(Input data begins)

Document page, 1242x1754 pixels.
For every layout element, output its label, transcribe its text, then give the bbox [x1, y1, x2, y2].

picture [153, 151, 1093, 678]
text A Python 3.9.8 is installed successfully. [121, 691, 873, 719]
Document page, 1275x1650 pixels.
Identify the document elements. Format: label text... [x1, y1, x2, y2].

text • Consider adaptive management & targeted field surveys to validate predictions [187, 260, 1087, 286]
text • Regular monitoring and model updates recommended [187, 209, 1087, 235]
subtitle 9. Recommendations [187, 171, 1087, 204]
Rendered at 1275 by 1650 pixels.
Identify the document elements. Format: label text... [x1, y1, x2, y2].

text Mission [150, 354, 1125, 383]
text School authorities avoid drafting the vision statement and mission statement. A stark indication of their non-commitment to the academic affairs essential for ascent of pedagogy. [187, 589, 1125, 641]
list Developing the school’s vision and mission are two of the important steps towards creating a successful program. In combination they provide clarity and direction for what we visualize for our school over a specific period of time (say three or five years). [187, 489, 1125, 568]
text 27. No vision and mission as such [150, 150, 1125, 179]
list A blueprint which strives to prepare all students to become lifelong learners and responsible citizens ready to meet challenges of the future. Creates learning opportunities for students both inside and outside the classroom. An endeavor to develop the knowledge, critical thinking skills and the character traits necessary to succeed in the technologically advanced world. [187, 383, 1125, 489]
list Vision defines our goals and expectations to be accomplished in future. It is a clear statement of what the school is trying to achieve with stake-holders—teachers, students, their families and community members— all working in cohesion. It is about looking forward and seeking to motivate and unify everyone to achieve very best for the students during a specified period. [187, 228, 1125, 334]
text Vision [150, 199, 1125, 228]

(Input data ends)

Would you count the lines in the entries that hold "page" and reply with only the count?

2